Saduran dari mail Wisnu Pramudya di milis Kibar:
Menurut buku-buku sejarah Aceh yang ada, juga menurut almarhum Prof Ali Hasjmi, Kesultanan Samudera Pasai dan Kesultanan Perlak dalam konstitusinya secara formal menyebutkan afiliasi dan pengakuan pada kepemimpinan Kekhalifahan Utsmani.
Masjid Raya Banda Aceh (sebelum dibakar oleh penjajah Belanda, dan lalu dibangunnya lagi) pada zaman Aceh Daarussalaam dikelilingi oleh Universitas Islam Internasional yang sebagian guru-guru besarnya datang dari Turki Utsmani. Begitu juga Akademi Militer Aceh Darussalaam memiliki puluhan perwira Angkatan Bersenjata Turki Utsmani yang digilir sebagai instrukturnya.
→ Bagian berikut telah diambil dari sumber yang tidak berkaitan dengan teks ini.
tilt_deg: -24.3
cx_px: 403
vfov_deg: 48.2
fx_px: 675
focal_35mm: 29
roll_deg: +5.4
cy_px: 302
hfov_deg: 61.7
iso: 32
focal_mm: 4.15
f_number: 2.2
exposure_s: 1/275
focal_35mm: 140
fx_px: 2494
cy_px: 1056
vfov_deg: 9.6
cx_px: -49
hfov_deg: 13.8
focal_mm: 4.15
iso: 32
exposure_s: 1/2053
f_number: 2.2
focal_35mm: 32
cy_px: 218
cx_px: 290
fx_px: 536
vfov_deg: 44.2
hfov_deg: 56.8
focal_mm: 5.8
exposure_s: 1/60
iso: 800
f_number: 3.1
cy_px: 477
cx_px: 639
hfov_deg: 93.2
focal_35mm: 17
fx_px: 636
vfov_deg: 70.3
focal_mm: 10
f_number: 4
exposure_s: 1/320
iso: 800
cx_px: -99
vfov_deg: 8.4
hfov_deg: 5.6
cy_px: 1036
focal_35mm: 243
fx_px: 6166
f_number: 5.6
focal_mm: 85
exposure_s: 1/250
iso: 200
Sisa-sisa komunitas keturunan Turki Utsmani masih bisa dilihat dari orang-orang Aceh di Aceh Tengah (Tanah Gayo) yang mirip orang Eropa.
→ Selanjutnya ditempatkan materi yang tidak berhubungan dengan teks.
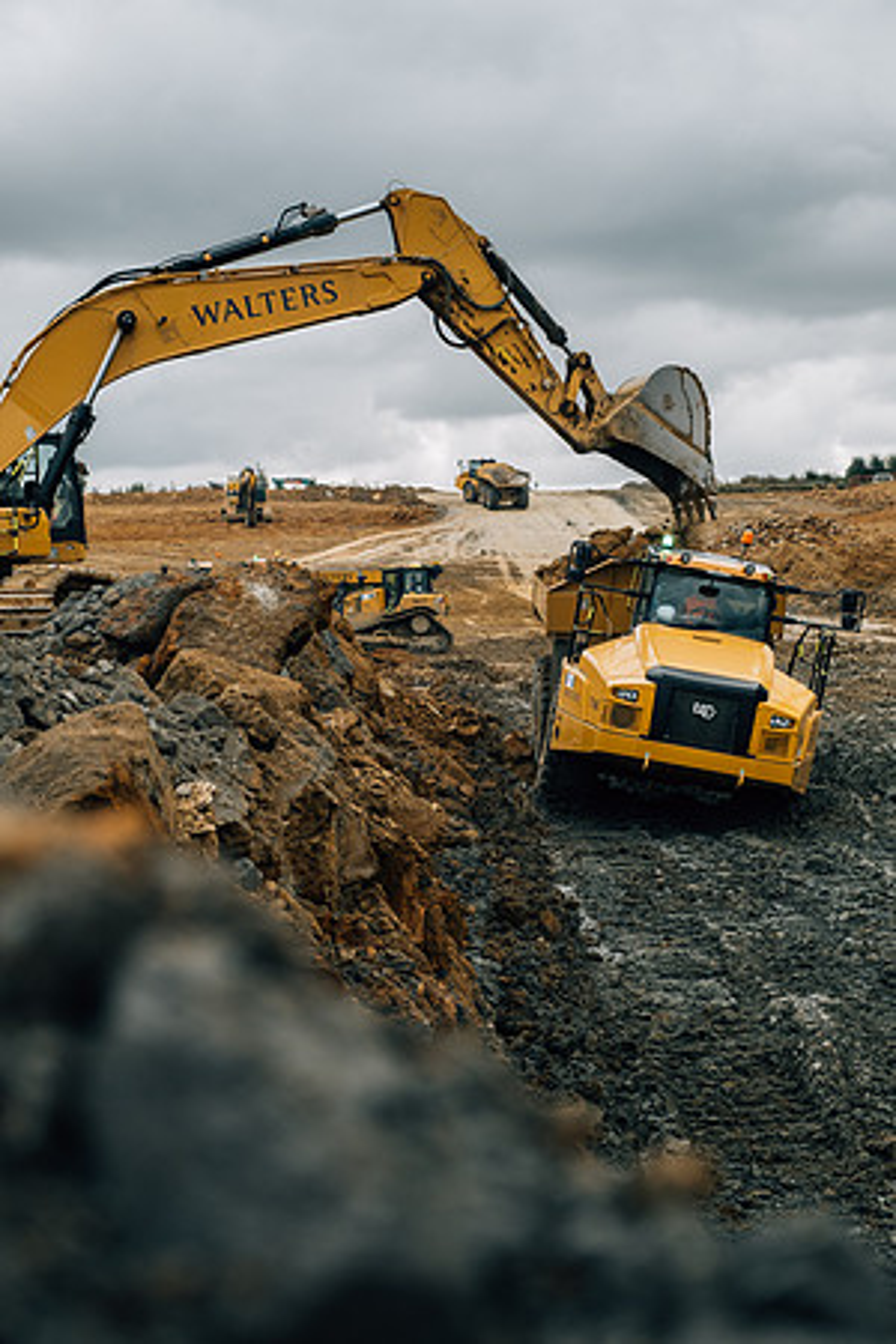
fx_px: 2240
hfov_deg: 22.6
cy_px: 672
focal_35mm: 60
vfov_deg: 33.4
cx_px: 448
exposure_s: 1/500
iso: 400
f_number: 3.2
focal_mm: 40.1
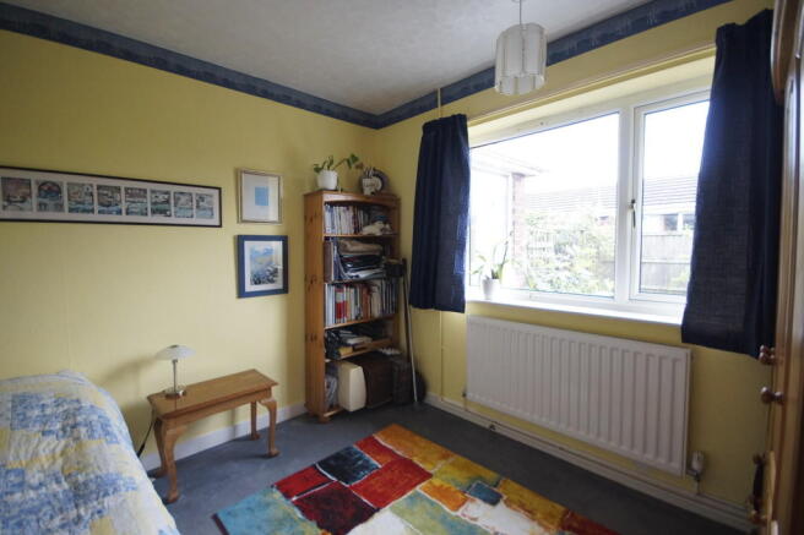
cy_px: 268
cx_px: 402
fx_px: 335
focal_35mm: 15
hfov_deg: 100.4
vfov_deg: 77.3
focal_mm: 10
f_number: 4
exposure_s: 1/60
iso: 1600
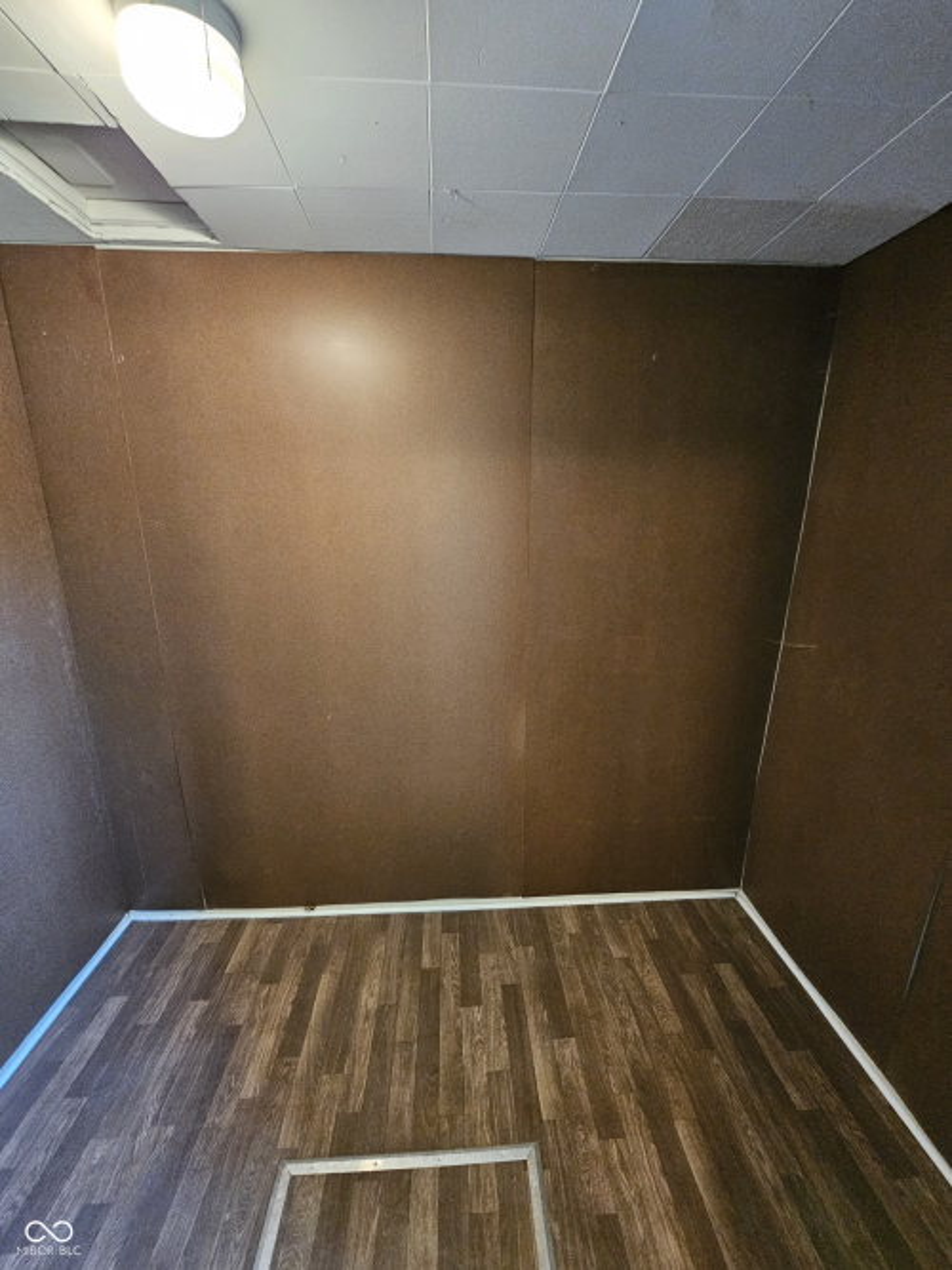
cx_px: 476
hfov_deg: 89.9
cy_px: 635
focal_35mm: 13
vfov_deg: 106.2
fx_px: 477
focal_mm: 2.2
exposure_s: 1/24
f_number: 2.2
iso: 800
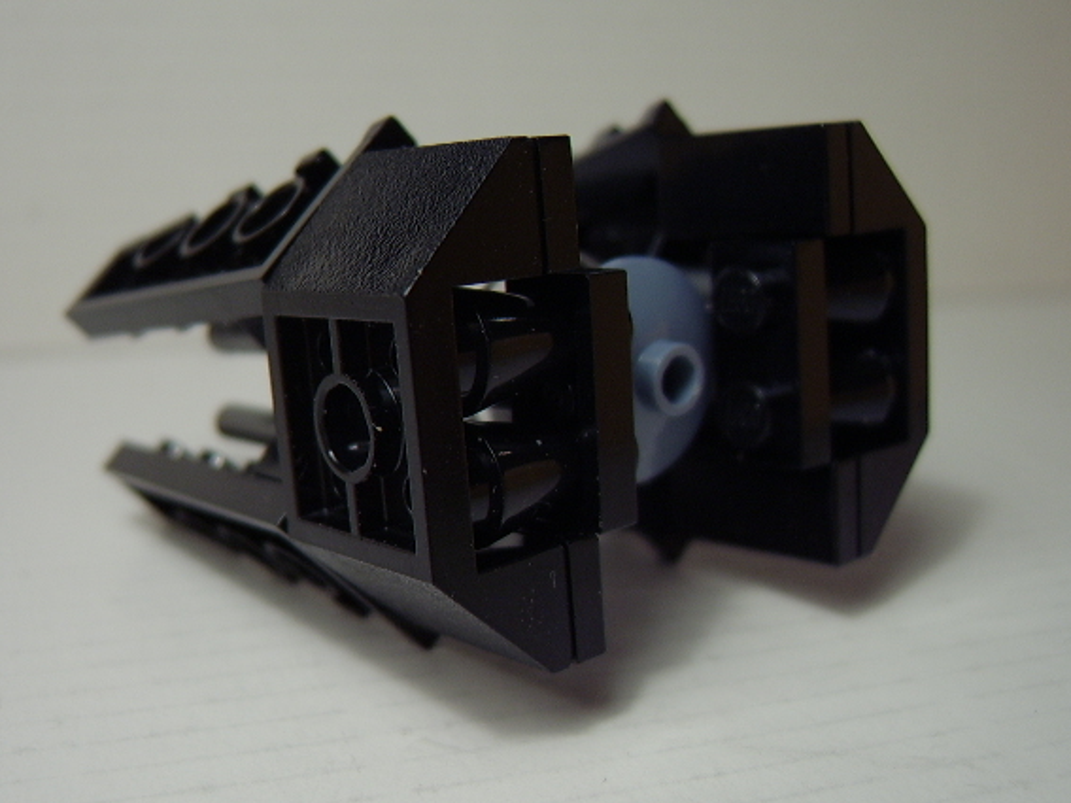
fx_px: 1083
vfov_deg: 40.6
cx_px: 487
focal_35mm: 35
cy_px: 444
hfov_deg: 52.6
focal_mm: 8.13
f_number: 2.7
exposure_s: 1/84
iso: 100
Jadi, Samudera Pasai dan Perlak memang berdiri sendiri tetapi mereka mengakui kepemimpinan Turki Utsmani. Wacana Negara-Bangsa yang dibatasi letak geografis di masa itu belum ada di kalangan dunia Islam. Satu-satunya wacana yang ada waktu itu adalah konsep “wihdatul ummah”. Kalaupun interaksi kerajaan-kerajaan Islam itu dengan Turki Utsmani tidak seintensif seperti dengan Aceh itu semata-mata karena keterbatasan teknologi komunikasi saja. Wacana Negara-Bangsa yang dibatasi letak geografis baru muncul di kalangan dunia Islam sesudah bangsa-bangsa Muslim dijajah.